American jewelry designer

Ippolita Rostagno (born December 10, 1963) is an Italian-American jewelry designer based in New York City.

==Personal life==
Born December 10, 1963 in Florence, Italy, Ippolita Rostagno is the daughter of an American artist and an Italian intellectual.

Raised and educated in the hills of Tuscany, Ippolita attended elementary school in a one-room medieval schoolhouse and went on to study sculpture and earn her baccalauréat degree from the Istituto D’Arte in Florence.

Ippolita immigrated to the United States at age 18, moving to Los Angeles where she continued her studies at Occidental College and founded an alternative poetry and dance company called Rime together with Anna Stump in 1984.

After completing her BA in English Literature, Ippolita moved to New York City in 1986 and married a fashion photographer and gave birth to her daughter Maya in 1988.

==Career==
In 1999 Ippolita founded the jewelry brand Ippolita.

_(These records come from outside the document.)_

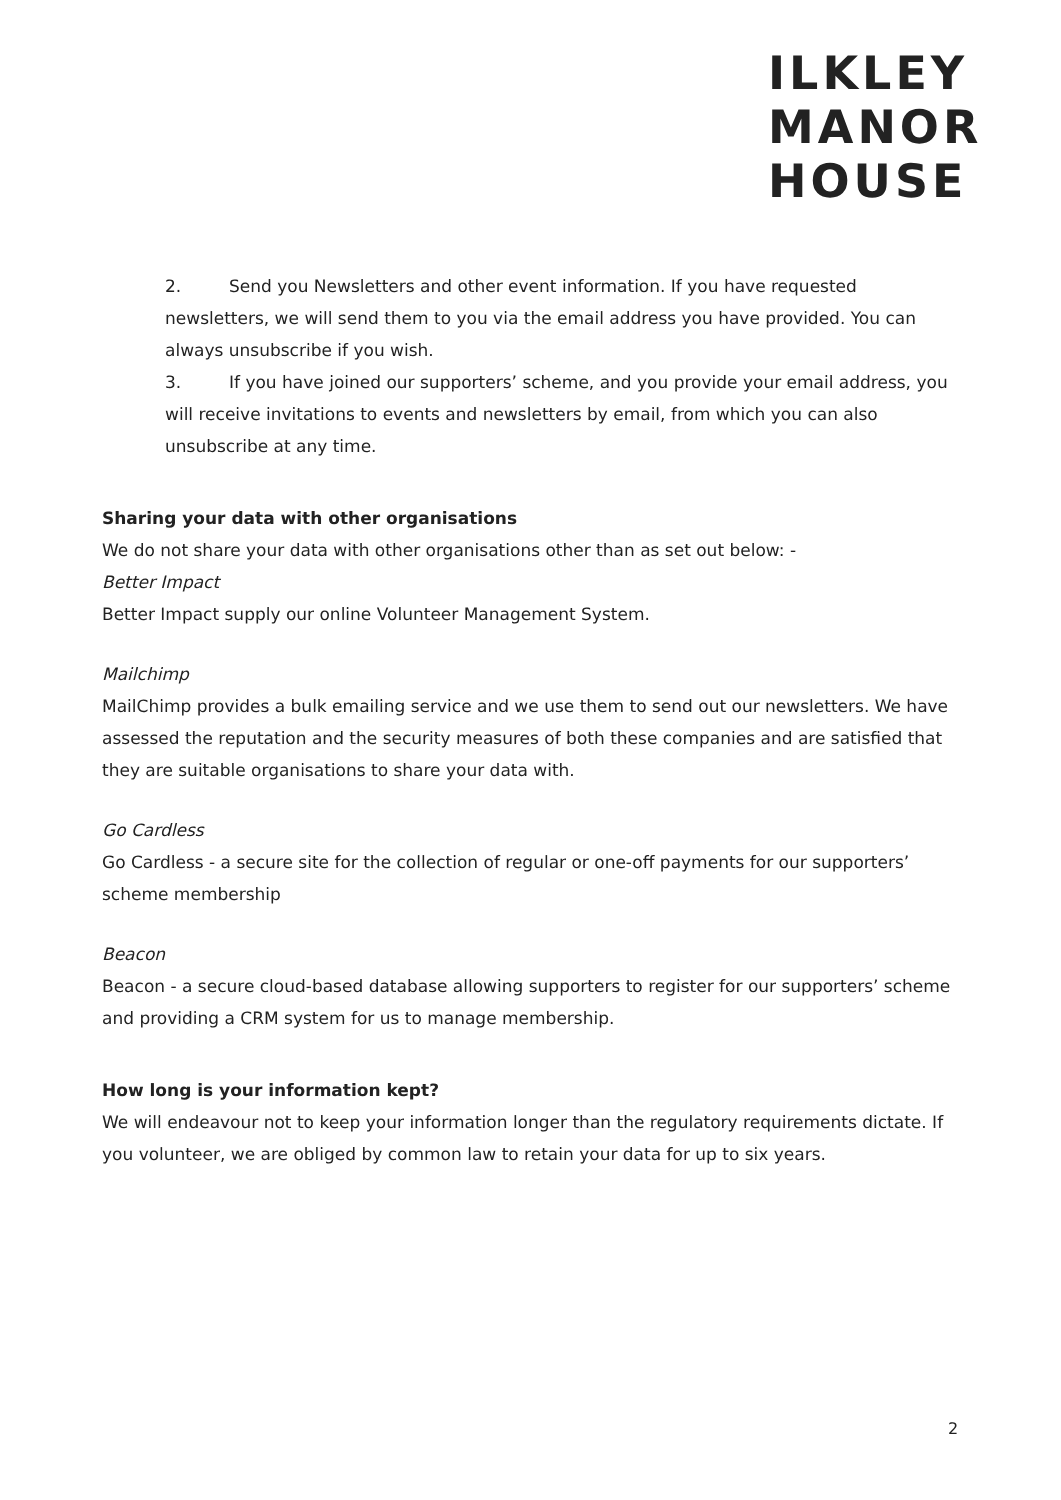ILKLEY
MANOR
HOUSE
2. Send you Newsletters and other event information. If you have requested newsletters, we will send them to you via the email address you have provided. You can always unsubscribe if you wish.
3. If you have joined our supporters’ scheme, and you provide your email address, you will receive invitations to events and newsletters by email, from which you can also unsubscribe at any time.
Sharing your data with other organisations
We do not share your data with other organisations other than as set out below: -
Better Impact
Better Impact supply our online Volunteer Management System.
Mailchimp
MailChimp provides a bulk emailing service and we use them to send out our newsletters. We have assessed the reputation and the security measures of both these companies and are satisfied that they are suitable organisations to share your data with.
Go Cardless
Go Cardless - a secure site for the collection of regular or one-off payments for our supporters’ scheme membership
Beacon
Beacon - a secure cloud-based database allowing supporters to register for our supporters’ scheme and providing a CRM system for us to manage membership.
How long is your information kept?
We will endeavour not to keep your information longer than the regulatory requirements dictate. If you volunteer, we are obliged by common law to retain your data for up to six years.
2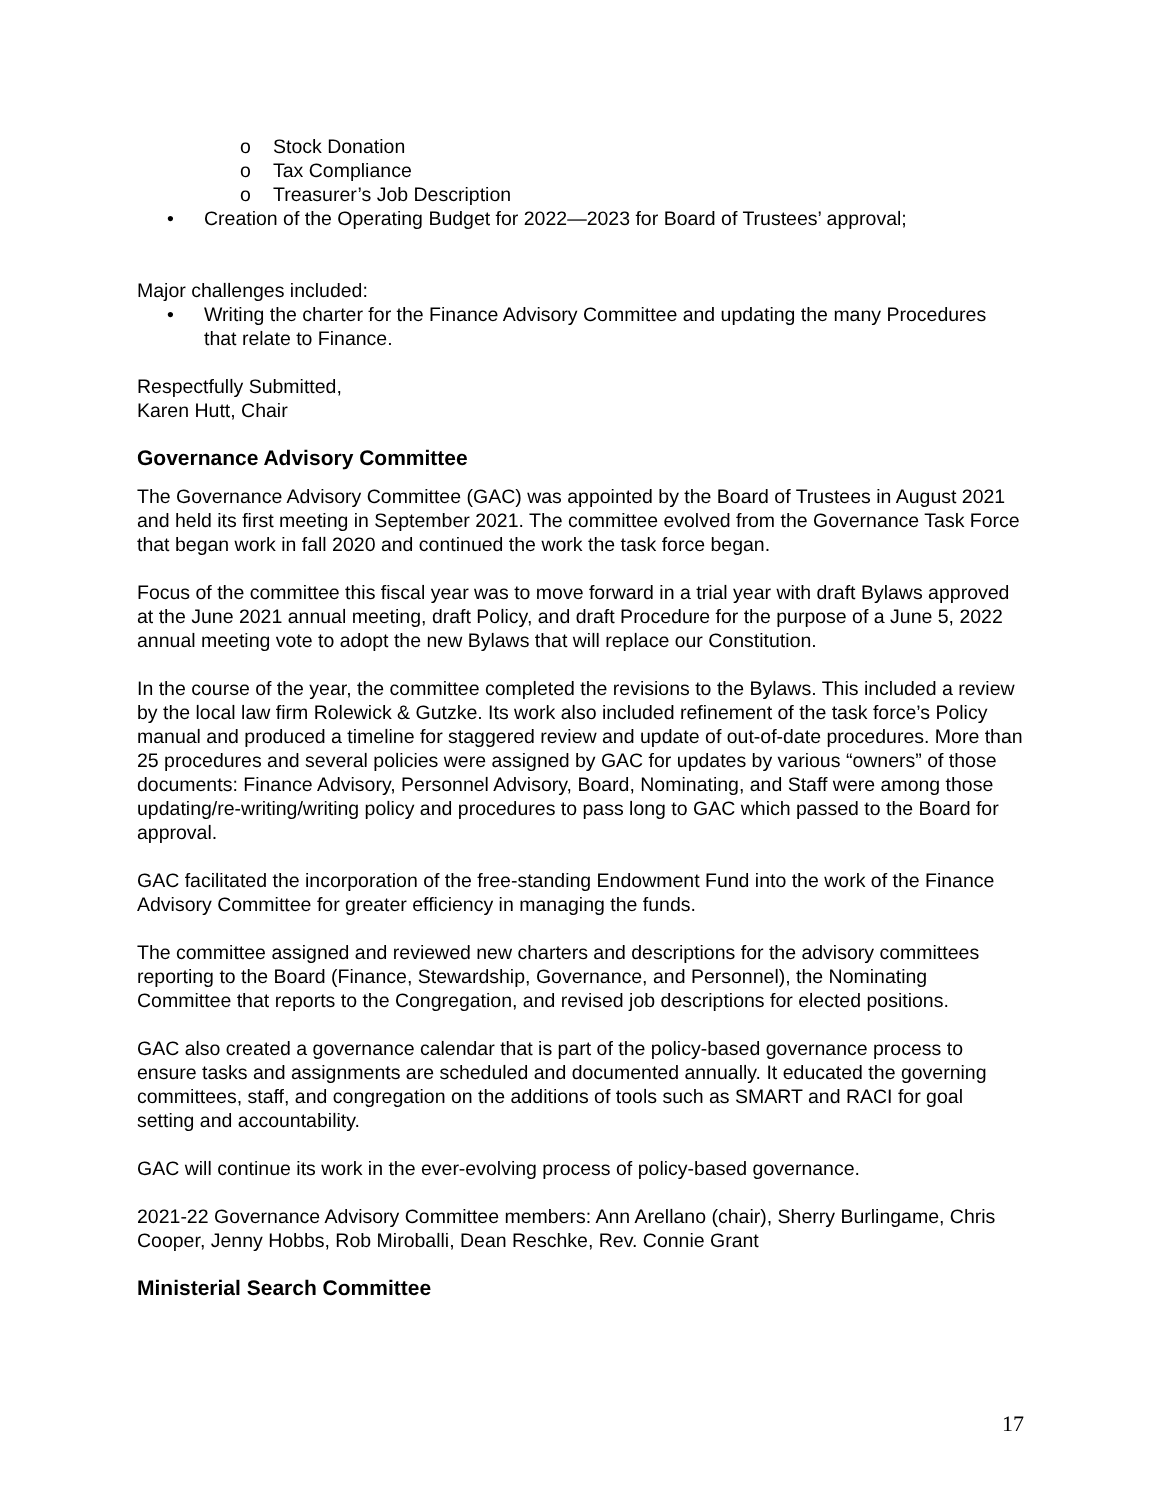o Stock Donation
o Tax Compliance
o Treasurer’s Job Description
• Creation of the Operating Budget for 2022—2023 for Board of Trustees’ approval;
Major challenges included:
• Writing the charter for the Finance Advisory Committee and updating the many Procedures that relate to Finance.
Respectfully Submitted,
Karen Hutt, Chair
Governance Advisory Committee
The Governance Advisory Committee (GAC) was appointed by the Board of Trustees in August 2021 and held its first meeting in September 2021. The committee evolved from the Governance Task Force that began work in fall 2020 and continued the work the task force began.
Focus of the committee this fiscal year was to move forward in a trial year with draft Bylaws approved at the June 2021 annual meeting, draft Policy, and draft Procedure for the purpose of a June 5, 2022 annual meeting vote to adopt the new Bylaws that will replace our Constitution.
In the course of the year, the committee completed the revisions to the Bylaws. This included a review by the local law firm Rolewick & Gutzke. Its work also included refinement of the task force’s Policy manual and produced a timeline for staggered review and update of out-of-date procedures. More than 25 procedures and several policies were assigned by GAC for updates by various “owners” of those documents: Finance Advisory, Personnel Advisory, Board, Nominating, and Staff were among those updating/re-writing/writing policy and procedures to pass long to GAC which passed to the Board for approval.
GAC facilitated the incorporation of the free-standing Endowment Fund into the work of the Finance Advisory Committee for greater efficiency in managing the funds.
The committee assigned and reviewed new charters and descriptions for the advisory committees reporting to the Board (Finance, Stewardship, Governance, and Personnel), the Nominating Committee that reports to the Congregation, and revised job descriptions for elected positions.
GAC also created a governance calendar that is part of the policy-based governance process to ensure tasks and assignments are scheduled and documented annually. It educated the governing committees, staff, and congregation on the additions of tools such as SMART and RACI for goal setting and accountability.
GAC will continue its work in the ever-evolving process of policy-based governance.
2021-22 Governance Advisory Committee members: Ann Arellano (chair), Sherry Burlingame, Chris Cooper, Jenny Hobbs, Rob Miroballi, Dean Reschke, Rev. Connie Grant
Ministerial Search Committee
17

Bergdorf Goodman bought her first designs. The company was sold to Castanea Partners in 2007 and bought back by a group led by Ippolita in July 2018. Ippolita holds the position of CEO and Creative Director and leads the design and manufacture of her eponymous line, which includes collections in 18k gold, sterling silver, rosé (a proprietary alloy of sterling silver with 18k gold and 18k rose gold) and non-metal materials, such as Resin.

Silhouettes include stackable bangles, layering necklaces, earrings, rings and pendants.

The product is handcrafted and materials are sourced from all over the world. Ippolita’s collections are sold at department stores including Neiman Marcus, Saks Fifth Avenue, Bergdorf Goodman, Bloomingdale's and Nordstrom, as well as through independent jewelry stores. Internationally, the jewelry is sold at Harrods, Holt Renfrew and specialty retailers throughout the Caribbean.

Her clients include Kate Hudson, Charlize Theron, Jennifer Lopez and Courteney Cox.

==Awards and honors==
In August 2011, Ippolita was inducted into the Council of Fashion Designers of America (CFDA).

Ippolita’s sculpture and video installation exhibit “Reliquary” was showcased at Highline Stages in New York City in September 2011.